Those darn millennials, always shaking things up.
A study by Roland Gerber, a global strategy consulting company, claims that millennials are reshaping the travel and retail industries. Does this hot take hold any water?
You know what? It does.
The travel industry is always talking about millennials: their travel trends, how to attract them as clients, how to talk to them and, most importantly, how to sell to them . This may seem like overkill but it isn’t. There are 71 million millennials in the U.S. in 2018. By 2019, there will be 73 million. That is nothing to laugh at and actually something to really pay attention to. And don’t think of millennials as little high schoolers anymore. A majority of the generation is considered adults now, doing real “adulting” things like getting married, buying houses, having kids and even traveling.

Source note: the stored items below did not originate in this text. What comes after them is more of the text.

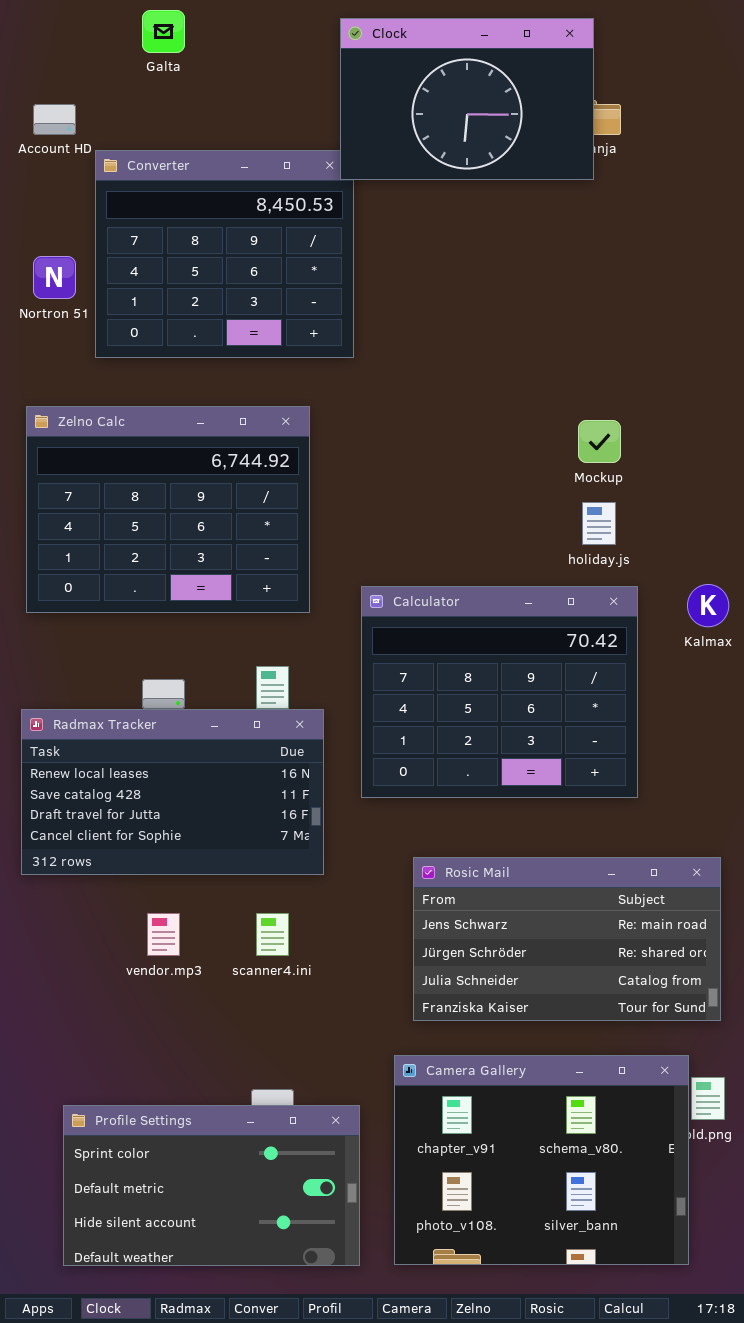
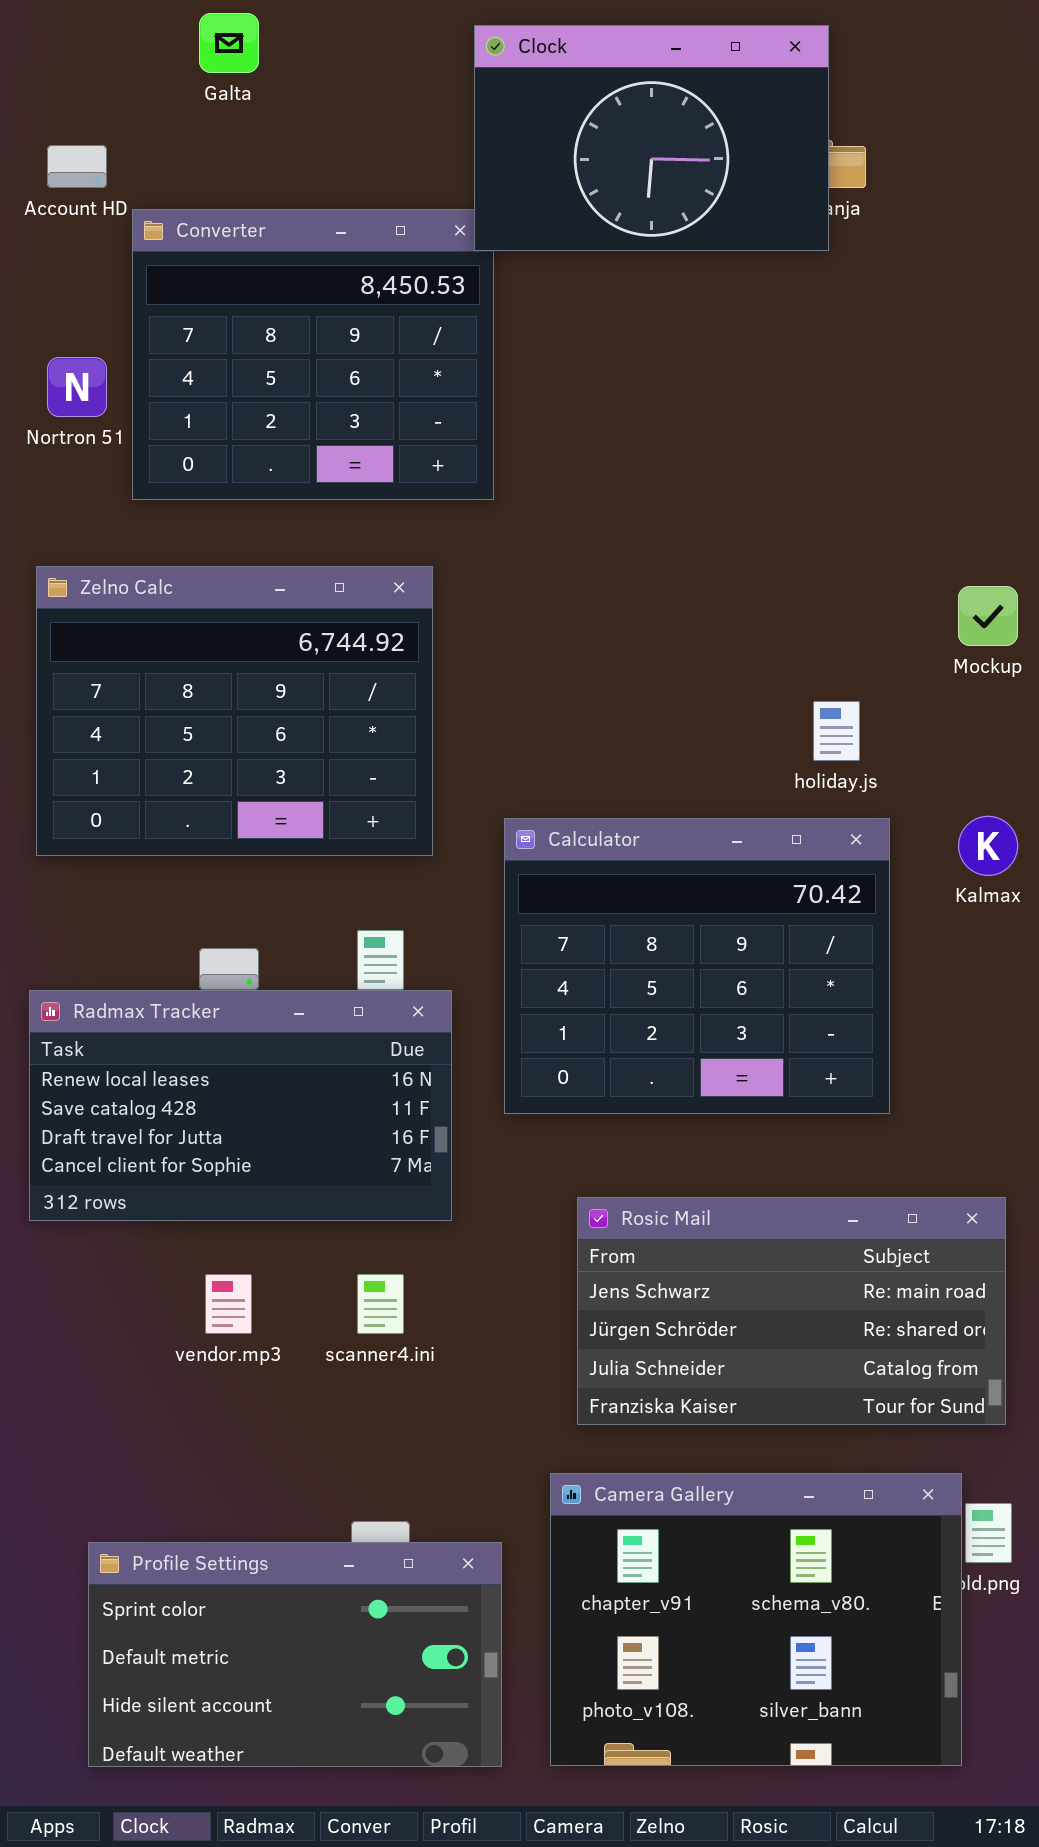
Mockup: [578,420,621,463] -> [958,586,1018,646], moved

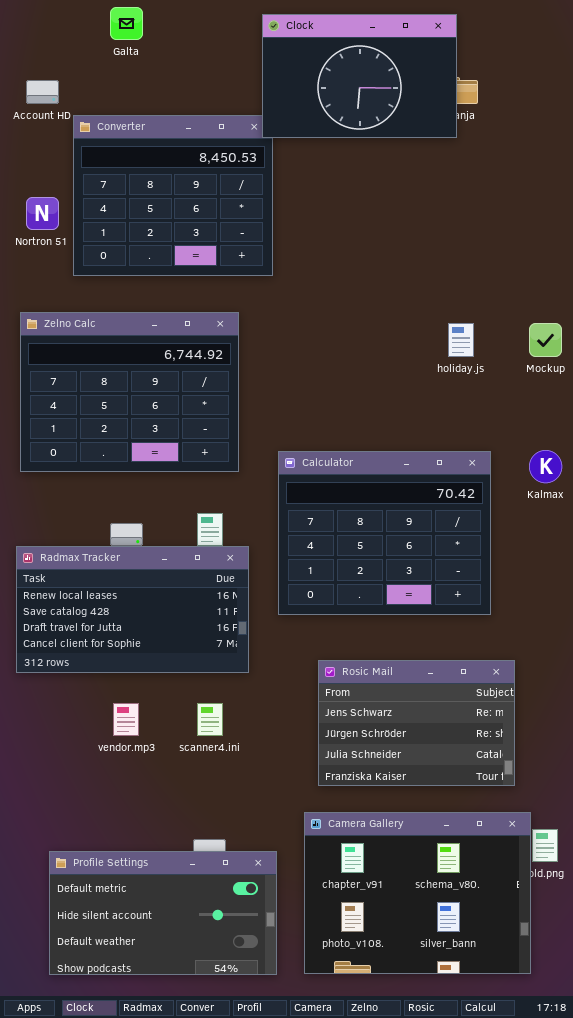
holiday.js: [813,701,860,761] -> [448,323,474,357], moved
Rosic Mail: [577,1197,1006,1425] -> [318,660,515,786], resized
Profile Settings: [88,1542,502,1767] -> [49,851,277,975], scrolled down 1 row

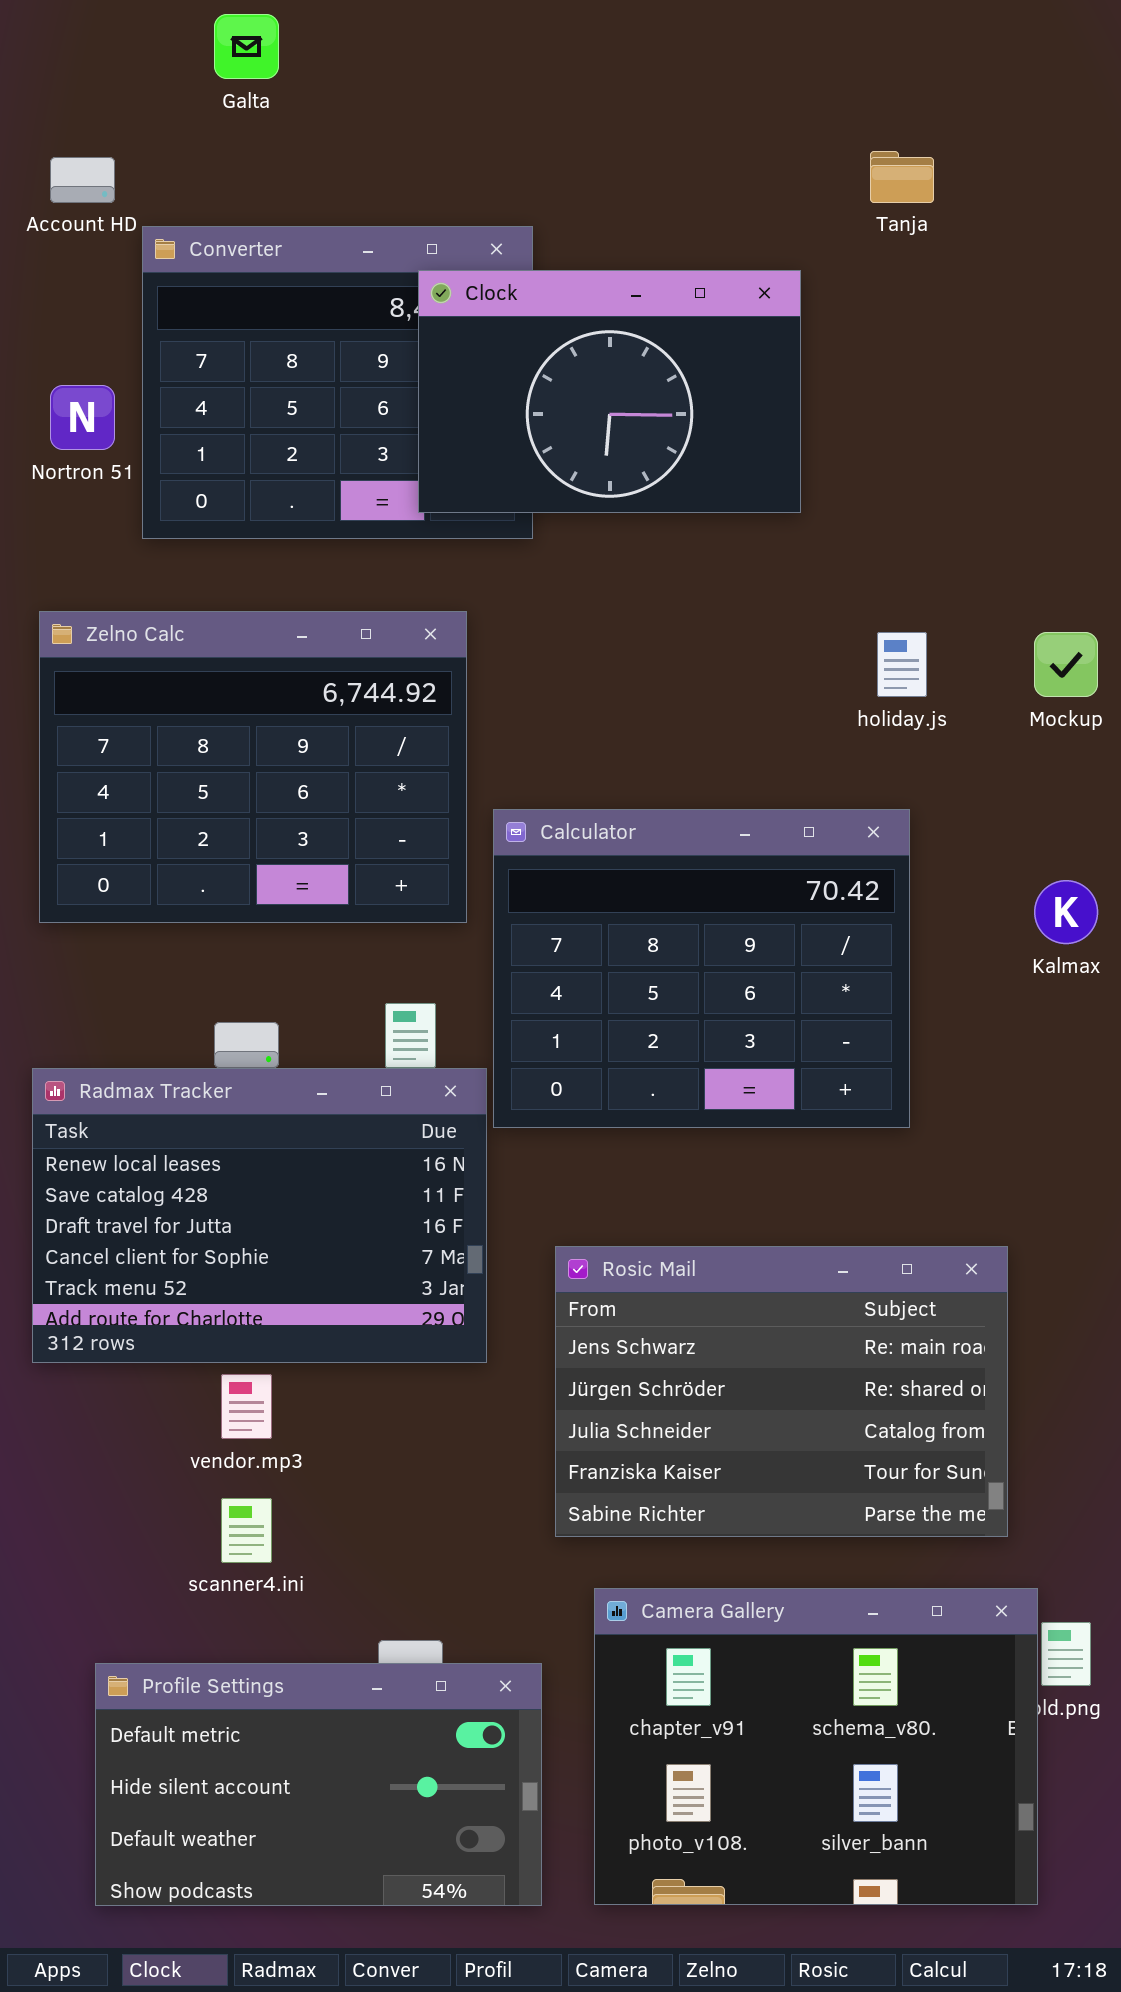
Clock: [262,14,457,138] -> [418,270,801,513], moved
Calculator: [278,451,491,615] -> [493,809,910,1128], moved
Radmax Tracker: [16,546,249,673] -> [32,1068,487,1363], resized
Rosic Mail: [318,660,515,786] -> [555,1246,1008,1537], resized
scanner4.ini: [197,703,223,736] -> [221,1498,272,1563], moved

The study reiterates what we already know: that millennials seek out more authentic experiences when traveling. They’re also kind of critical consumers – they feel more inspired by genuine, real photos rather than perfect, Photoshopped ones. A way hoteliers are responding to this in the luxury realm is, according to the study, by ditching the uptight “rich person” level of service and instead investing in offering more personalized, relaxed and informal experiences. The level of service is still there, but made to be a little more low-key.
Another interesting finding by Roland Gerber’s study is that another shift hoteliers are taking is stepping away from the highly polished luxury environment and instead focusing on exclusivity or insider access. Millennials love to share their experiences, especially on social media, so hoteliers are moving toward that exclusive, one-of-a-kind luxury offering, since millennial travelers are willing to pay for it.
What this all means for you is that you only need to continue to provide the personalized service you already do for all of your clients, including millennials, because they’re not afraid of luxury travel. It just means something a little different to them compared to older generations.